« Je ne suis pas le plus grand alpiniste de l’histoire, concède-t-il avec un léger sourire. Je suis juste le plus vieux. »

Publié par Pierre MACIA le

Une petite silhouette râblée transperce la nuit. Il est à peine 6 heures du matin et les premières lueurs du jour vont bientôt éclairer les pentes du Cerro del Telegrafo, un sommet moyen au pied de la Sierra de Guadarrama, le massif montagneux situé au nord-ouest de Madrid. Un bâton de marche dans chaque main, une lampe sur le front, Carlos Soria avale les derniers hectomètres de cette montée escarpée à un rythme soutenu et régulier, presque mécanique. Il fait un froid polaire en ce 19 mars 2013 quand une pluie épaisse et glaciale se met à tomber brutalement. Emmitouflé dans un anorak bleu azur, la capuche serrée sur la tête, l’alpiniste espagnol avance, le regard braqué devant lui.

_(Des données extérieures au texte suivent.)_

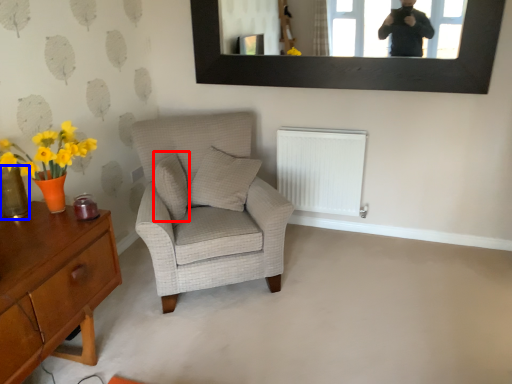
Question: Which object is closer to the camera taking this photo, pillow (highlighted by a red box) or glass vase (highlighted by a blue box)?

Choices:
 (A) pillow
 (B) glass vase

Answer: (B)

Pas question de se laisser distraire par cette petite intempérie. Dans quelques jours, il s’envolera pour Katmandou, au Népal, afin de préparer l’ascension du Kangchenjunga, le « Kangch’ ». Perché à 8586 mètres d’altitude, ce sommet est le troisième plus haut du monde après l’Everest et le K2. Vingt-trois ans après avoir gravi le Nanga Parbat, en 1990, son premier 8000, Soria s’attaque à son 12e méga sommet himalayen à l’âge canonique de… 74 ans. Du jamais-vu dans l’histoire de l’alpinisme. « Je ne suis pas le plus grand alpiniste de l’histoire, concède-t-il avec un léger sourire. Je suis juste le plus vieux. »

Pourtant l’Espagnol est bel et bien parti pour être « canonisé » de son vivant. Il a en effet programmé deux autres ascensions dans la foulée de son expédition dans le Kangch’, l’Annapurna et le Dhaulagiri. Ce sont les deux seuls autres sommets himalayens de plus de 8000 mètres qui manqueront encore à son tableau de chasse. S’il les accroche, il intégrera le cénacle des alpinistes ayant conquis les quatorze plus hauts sommets du monde. Un Graal que l’Espagnol entend atteindre au plus tard en 2016. Il aurait alors 77 ans ! « C’est un bon âge pour le faire, assure-t-il froidement, sûr de sa force. Ça ne m’inquiète pas plus que ça. » Cela en ferait surtout le plus vieil himalayen de l’histoire. Une légende des cimes.